━━━━━ RECORDS SUPPLIED ━━━━━

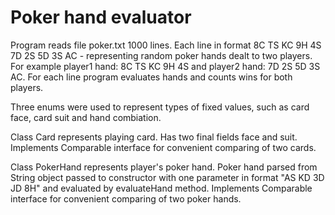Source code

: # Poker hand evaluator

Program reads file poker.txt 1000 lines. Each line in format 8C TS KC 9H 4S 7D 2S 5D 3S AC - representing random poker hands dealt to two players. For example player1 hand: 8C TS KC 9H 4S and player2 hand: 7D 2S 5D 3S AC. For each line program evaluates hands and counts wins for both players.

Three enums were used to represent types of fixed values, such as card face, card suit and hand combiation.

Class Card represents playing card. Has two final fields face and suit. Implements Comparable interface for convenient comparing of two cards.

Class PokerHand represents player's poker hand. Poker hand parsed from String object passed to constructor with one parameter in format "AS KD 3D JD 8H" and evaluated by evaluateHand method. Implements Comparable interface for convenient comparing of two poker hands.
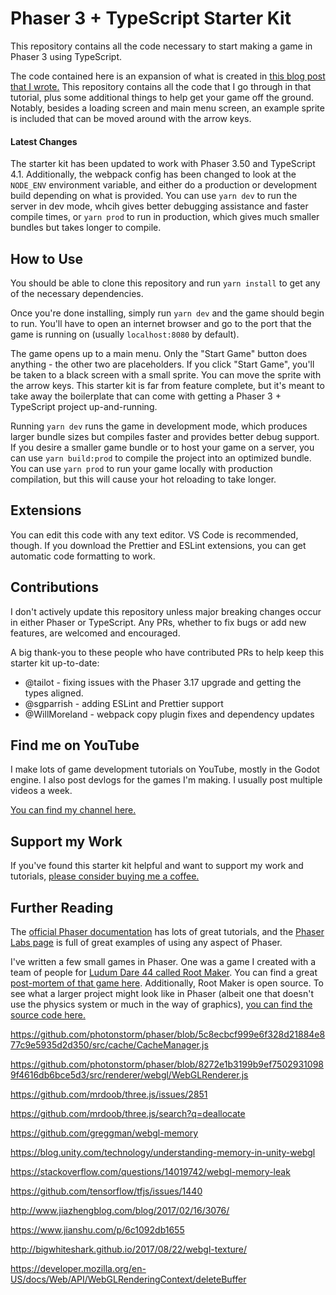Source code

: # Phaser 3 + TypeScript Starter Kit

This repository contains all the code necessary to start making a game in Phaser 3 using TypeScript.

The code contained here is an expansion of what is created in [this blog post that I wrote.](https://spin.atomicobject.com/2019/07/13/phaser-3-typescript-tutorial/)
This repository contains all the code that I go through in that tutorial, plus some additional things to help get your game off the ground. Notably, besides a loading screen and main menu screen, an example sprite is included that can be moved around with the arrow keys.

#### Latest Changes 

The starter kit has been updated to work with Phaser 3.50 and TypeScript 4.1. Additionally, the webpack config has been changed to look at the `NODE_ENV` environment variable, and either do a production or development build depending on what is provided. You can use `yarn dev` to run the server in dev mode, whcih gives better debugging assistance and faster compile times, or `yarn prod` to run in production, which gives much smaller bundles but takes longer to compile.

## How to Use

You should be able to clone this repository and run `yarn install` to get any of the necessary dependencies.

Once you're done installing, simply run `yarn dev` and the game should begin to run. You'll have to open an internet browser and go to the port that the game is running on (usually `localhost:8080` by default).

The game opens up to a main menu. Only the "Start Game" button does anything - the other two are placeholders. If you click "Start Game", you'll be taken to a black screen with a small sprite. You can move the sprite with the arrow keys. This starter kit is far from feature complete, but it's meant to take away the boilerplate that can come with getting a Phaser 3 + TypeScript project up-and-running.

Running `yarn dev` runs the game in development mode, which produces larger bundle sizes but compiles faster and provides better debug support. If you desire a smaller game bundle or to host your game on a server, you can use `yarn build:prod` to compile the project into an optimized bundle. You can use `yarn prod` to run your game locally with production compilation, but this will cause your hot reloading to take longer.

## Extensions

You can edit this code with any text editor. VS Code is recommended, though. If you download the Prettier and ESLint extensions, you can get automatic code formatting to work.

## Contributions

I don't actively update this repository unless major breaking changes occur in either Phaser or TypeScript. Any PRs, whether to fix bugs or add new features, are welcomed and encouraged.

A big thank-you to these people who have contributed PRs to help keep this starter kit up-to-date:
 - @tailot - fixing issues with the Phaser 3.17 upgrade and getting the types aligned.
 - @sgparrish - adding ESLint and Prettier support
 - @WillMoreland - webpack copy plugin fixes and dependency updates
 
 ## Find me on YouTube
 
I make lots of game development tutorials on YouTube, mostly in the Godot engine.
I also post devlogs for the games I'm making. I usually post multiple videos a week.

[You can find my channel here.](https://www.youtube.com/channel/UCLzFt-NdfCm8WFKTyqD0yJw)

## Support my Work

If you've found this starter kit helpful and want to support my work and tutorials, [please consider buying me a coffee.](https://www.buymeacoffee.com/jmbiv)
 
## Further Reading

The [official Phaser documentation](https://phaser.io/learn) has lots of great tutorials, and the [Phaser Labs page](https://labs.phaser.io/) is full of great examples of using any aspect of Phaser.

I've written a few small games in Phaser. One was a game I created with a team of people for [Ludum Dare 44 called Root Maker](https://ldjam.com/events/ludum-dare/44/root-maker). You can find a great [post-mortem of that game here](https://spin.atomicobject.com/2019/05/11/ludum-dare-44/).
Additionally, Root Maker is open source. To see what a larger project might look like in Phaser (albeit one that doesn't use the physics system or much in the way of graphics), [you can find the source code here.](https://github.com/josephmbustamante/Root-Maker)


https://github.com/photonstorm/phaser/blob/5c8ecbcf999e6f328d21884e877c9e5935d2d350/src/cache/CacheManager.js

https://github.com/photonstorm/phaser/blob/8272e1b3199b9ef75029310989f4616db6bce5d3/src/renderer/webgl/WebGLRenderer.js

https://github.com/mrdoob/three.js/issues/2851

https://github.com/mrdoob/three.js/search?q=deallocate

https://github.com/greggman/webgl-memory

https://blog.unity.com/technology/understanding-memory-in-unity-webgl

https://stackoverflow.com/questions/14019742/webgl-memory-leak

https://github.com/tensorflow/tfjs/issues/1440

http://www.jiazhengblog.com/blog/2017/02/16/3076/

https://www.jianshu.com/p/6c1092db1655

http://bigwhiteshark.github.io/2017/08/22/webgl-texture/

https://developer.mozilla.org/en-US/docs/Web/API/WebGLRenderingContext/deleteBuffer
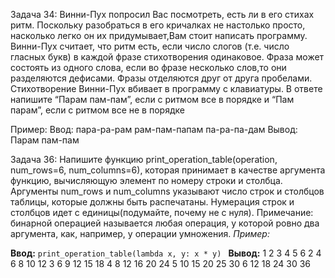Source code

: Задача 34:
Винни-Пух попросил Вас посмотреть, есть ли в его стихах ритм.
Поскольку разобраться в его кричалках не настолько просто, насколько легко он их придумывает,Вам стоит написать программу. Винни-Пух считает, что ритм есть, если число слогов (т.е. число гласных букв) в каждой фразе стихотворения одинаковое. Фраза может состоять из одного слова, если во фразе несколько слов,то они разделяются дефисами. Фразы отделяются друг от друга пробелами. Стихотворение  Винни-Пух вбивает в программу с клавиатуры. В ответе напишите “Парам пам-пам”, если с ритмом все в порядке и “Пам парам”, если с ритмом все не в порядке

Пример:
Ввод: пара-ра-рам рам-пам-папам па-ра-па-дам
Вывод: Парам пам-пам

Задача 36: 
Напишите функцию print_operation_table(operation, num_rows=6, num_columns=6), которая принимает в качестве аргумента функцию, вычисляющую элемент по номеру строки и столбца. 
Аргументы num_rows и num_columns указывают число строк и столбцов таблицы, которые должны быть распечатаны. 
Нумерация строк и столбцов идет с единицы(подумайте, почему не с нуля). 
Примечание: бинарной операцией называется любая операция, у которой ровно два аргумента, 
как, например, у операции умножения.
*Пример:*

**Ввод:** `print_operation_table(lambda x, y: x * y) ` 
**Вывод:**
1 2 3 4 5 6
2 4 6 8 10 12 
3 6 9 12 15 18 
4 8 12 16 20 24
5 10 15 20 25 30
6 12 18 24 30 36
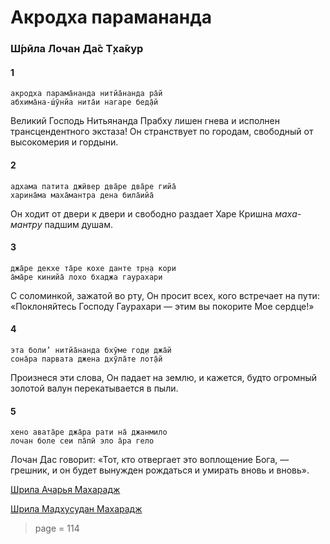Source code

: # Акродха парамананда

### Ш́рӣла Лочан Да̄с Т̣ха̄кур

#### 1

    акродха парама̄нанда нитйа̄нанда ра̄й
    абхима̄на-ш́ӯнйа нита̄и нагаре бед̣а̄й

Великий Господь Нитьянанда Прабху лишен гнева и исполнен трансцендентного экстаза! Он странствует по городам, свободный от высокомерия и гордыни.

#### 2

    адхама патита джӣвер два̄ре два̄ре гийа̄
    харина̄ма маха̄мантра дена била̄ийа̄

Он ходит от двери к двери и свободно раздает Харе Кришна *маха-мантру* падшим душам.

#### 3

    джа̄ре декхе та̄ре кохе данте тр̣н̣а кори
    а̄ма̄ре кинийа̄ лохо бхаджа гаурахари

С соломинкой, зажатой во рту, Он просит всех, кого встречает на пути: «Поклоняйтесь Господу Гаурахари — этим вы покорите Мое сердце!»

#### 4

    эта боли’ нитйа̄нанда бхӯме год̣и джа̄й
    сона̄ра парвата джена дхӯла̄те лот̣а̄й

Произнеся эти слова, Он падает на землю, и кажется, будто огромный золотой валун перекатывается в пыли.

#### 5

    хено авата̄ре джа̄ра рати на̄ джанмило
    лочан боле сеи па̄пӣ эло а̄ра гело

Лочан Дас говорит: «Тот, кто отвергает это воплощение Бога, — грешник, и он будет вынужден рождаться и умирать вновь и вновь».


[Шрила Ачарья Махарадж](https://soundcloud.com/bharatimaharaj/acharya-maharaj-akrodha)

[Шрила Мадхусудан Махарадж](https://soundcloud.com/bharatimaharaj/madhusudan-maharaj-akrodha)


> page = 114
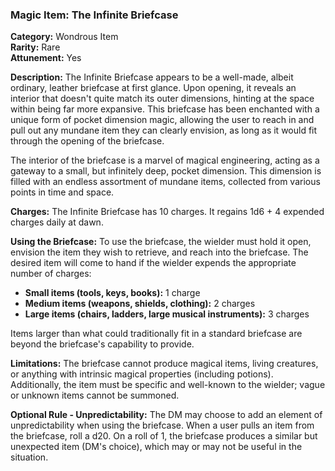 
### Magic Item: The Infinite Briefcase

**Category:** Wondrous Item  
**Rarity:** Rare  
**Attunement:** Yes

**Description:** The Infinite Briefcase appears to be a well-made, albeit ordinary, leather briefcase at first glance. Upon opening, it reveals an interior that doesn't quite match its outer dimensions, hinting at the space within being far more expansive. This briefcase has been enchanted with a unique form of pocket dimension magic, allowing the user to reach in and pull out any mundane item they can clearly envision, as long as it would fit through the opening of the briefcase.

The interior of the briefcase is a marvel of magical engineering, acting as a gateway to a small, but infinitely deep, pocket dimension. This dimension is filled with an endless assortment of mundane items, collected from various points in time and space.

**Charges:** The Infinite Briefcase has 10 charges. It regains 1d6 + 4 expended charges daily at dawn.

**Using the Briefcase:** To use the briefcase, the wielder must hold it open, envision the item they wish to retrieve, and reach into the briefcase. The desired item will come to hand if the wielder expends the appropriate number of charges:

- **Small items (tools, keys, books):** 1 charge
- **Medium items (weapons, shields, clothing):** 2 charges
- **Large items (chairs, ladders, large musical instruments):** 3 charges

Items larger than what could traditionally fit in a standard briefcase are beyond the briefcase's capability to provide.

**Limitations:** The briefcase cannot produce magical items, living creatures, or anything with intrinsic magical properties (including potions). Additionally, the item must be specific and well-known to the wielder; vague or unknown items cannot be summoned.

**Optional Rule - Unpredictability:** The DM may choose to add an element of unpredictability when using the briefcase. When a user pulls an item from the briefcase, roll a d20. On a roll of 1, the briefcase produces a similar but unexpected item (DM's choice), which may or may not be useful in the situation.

━━━━━

## YOUR INSTRUCTIONS
Print the material verbatim, starting at its first line and ending with the line that contains "Program reads file". Leave the pictures out.

## ANSWER SPACE
Source code

: # Poker hand evaluator

Program reads file poker.txt 1000 lines. Each line in format 8C TS KC 9H 4S 7D 2S 5D 3S AC - representing random poker hands dealt to two players. For example player1 hand: 8C TS KC 9H 4S and player2 hand: 7D 2S 5D 3S AC. For each line program evaluates hands and counts wins for both players.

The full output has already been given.